BEGIN Data for the task
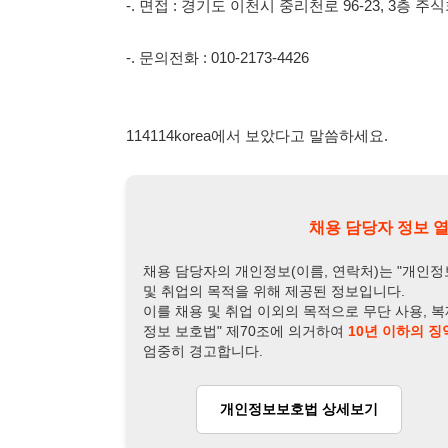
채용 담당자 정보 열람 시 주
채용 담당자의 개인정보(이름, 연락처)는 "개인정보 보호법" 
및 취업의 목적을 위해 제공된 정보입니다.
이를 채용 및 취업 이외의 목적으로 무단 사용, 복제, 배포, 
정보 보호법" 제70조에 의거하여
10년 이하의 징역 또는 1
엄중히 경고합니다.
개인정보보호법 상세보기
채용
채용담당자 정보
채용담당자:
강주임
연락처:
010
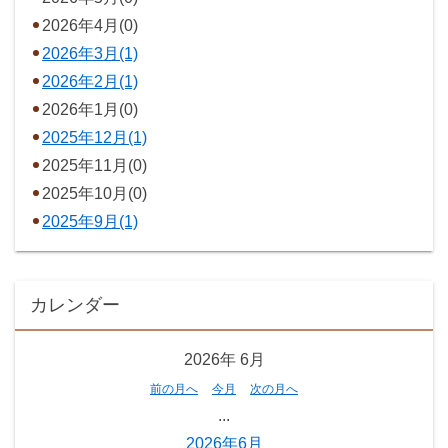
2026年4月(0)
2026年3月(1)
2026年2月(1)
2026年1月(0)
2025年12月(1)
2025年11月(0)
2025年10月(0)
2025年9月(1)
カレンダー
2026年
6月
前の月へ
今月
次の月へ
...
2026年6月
END Data for the task
BEGIN Data for the task
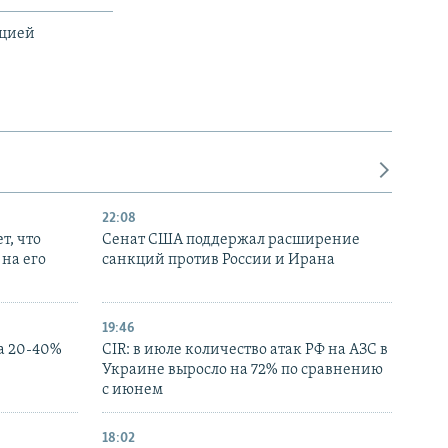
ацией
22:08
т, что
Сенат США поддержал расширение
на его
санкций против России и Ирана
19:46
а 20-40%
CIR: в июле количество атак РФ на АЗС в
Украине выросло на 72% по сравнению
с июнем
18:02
END Data for the task
BEGIN Data for the task
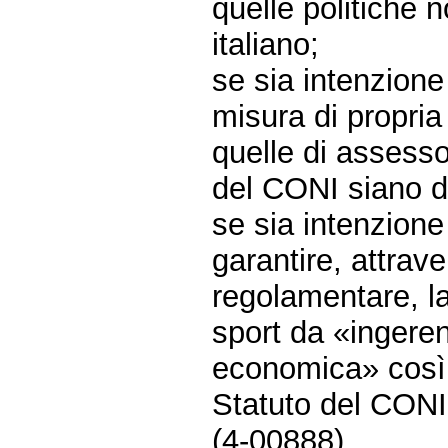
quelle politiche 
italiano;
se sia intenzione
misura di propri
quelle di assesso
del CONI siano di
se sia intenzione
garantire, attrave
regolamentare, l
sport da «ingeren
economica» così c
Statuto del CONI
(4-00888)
END Data for the task
* [Work required]:
The answer must be a single number: how many lines of the entries contain "quelle".

* [Answer space]:
2